Australian Small Companies Specialist
Monash Investors aims to identify business which are likely to undergo step-changes (either positive or negative) in their business prospects which will lead to oversized share price movements.
We draw upon our experience in order to exploit recurring business situations and patterns of behaviour, to identify and invest in a portfolio of compelling opportunities.
At the core of the Monash Investment Philosophy is the view that in business there are certain activities/events that can result in material changes in business prospects. Some examples include new products or services, store rollouts, geographic expansion, business cycles, sudden management changes and regulatory changes.
As Investment Managers, the challenge is to identify when these situations will actually make a difference. This is where Monash’s decades of experience and extensive company research come into play.
A compelling stock must exhibit the following four attributes
Growth – It must have a high level of cash flow growth
Insight – The stock is misunderstood or underestimated and we know how and when the situation will be rectified
Value – It must have significant upside based on our assessed valuation
Event – There are near term catalysts that will confirm our insight
Whilist these attributes are straightforward to articulate, findng them is where the hard work begins and our decades of experience plays a major role
Monash Investors’ target universe is Australian Small Companies, defined as all stocks outside the S&P ASX 100 Index. However, should our research uncover compelling opportunities within the S&P ASX 100 Index, up to 20% of the Fund can be invested there.

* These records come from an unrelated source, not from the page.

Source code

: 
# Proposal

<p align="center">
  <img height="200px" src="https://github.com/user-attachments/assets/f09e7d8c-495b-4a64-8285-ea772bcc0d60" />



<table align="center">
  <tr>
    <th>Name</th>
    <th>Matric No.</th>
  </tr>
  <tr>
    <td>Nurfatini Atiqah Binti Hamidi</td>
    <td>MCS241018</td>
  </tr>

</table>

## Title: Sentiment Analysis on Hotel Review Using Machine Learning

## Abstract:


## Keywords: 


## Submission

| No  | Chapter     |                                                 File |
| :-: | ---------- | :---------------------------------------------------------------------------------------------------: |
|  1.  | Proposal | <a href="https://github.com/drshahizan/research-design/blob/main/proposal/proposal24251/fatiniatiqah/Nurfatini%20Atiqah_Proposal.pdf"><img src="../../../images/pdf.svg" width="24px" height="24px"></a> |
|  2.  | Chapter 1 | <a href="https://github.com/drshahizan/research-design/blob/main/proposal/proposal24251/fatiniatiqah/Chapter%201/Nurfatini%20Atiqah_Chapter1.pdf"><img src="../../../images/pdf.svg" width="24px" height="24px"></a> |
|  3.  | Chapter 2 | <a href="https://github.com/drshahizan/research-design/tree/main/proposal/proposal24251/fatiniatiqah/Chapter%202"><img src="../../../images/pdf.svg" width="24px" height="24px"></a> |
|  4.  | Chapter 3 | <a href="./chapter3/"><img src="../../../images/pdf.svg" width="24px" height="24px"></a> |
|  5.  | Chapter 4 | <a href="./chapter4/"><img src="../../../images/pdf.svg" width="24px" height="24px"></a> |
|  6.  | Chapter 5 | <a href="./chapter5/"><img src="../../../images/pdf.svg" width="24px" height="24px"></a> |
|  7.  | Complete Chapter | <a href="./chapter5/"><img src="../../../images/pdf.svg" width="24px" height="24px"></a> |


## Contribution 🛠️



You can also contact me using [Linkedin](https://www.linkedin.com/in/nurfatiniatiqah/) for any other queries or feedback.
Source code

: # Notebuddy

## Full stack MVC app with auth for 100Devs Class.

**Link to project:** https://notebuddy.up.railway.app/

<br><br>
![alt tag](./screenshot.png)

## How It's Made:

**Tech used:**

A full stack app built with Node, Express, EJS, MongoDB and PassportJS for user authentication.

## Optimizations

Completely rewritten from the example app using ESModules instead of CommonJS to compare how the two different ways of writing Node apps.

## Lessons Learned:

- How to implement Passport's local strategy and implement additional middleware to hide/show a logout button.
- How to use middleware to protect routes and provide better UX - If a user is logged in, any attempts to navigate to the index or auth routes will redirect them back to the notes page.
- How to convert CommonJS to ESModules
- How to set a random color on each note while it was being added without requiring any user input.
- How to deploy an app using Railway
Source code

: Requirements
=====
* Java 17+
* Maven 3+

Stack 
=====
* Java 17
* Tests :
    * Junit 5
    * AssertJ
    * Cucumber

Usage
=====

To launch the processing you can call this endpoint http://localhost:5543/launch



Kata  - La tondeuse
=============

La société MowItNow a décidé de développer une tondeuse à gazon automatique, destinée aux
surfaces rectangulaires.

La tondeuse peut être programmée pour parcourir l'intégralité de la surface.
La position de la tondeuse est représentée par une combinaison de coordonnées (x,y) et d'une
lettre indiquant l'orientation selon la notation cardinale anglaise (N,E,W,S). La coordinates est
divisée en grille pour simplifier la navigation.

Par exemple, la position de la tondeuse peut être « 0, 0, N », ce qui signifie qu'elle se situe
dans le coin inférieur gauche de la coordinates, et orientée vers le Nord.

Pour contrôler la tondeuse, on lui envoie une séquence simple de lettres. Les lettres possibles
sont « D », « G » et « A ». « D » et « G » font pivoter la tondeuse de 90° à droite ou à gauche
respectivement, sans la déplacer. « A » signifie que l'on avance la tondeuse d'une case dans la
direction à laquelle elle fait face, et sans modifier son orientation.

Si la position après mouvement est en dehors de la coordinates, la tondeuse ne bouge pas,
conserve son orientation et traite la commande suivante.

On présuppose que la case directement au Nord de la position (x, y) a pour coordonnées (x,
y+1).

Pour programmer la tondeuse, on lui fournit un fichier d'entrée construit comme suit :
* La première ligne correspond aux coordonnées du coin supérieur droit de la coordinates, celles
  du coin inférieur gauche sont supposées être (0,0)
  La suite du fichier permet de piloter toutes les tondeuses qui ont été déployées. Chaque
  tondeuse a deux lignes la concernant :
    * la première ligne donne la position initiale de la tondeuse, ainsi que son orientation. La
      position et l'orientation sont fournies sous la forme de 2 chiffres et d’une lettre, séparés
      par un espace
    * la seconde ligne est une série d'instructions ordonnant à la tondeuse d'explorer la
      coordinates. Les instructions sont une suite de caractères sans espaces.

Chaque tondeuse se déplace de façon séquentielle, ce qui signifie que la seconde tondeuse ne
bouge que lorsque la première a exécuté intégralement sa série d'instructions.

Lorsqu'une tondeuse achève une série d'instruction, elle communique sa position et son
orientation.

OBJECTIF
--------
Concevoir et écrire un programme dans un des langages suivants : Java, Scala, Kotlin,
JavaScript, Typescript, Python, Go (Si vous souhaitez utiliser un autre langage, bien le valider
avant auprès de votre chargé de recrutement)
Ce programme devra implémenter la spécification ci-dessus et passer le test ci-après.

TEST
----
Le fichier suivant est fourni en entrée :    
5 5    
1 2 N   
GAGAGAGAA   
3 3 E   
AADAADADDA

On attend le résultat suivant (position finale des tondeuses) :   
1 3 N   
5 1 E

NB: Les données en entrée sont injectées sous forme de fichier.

We undertake extensive bottom-up research focussing on stocks that meet our four criteria for compelling investments (Insight, Growth, Value and Event). When this research uncovers a company likely to suffer material adverse business conditions we have the flexibility to invest up to 20% of the Fund in shorting these opportunities.
Portfolio position sizing is determined by triangulating 1) Monash’s confidence in the investment case, 2) the level of valuation upside and 3) the level of liquidity.
A key source of value add often overlooked!
Monash Investors monitors all of our positions against predetermined price targets, changes in consensus estimates, movements in Short Interest, and how the business is tracking against key signposts. The adverse triggering of any of these items results in an active response by the investment managers. This selling discipline has been honed over the years as an effective risk control.
On the 27th of June, 2022 Monash Investors signed the Principles for Responsible Investing.
The Principles for Responsible Investment were developed by an international group of institutional investors reflecting the increasing relevance of environmental, social and corporate governance issues to investment practices. The process was convened by the United Nations Secretary-General.
In signing the Principles, we as investors publicly commit to adopt and implement them, where consistent with our fiduciary responsibilities. We also commit to evaluate the effectiveness and improve the content of the Principles over time. We believe this will improve our ability to meet commitments to beneficiaries as well as better align our investment activities with the broader interests of society.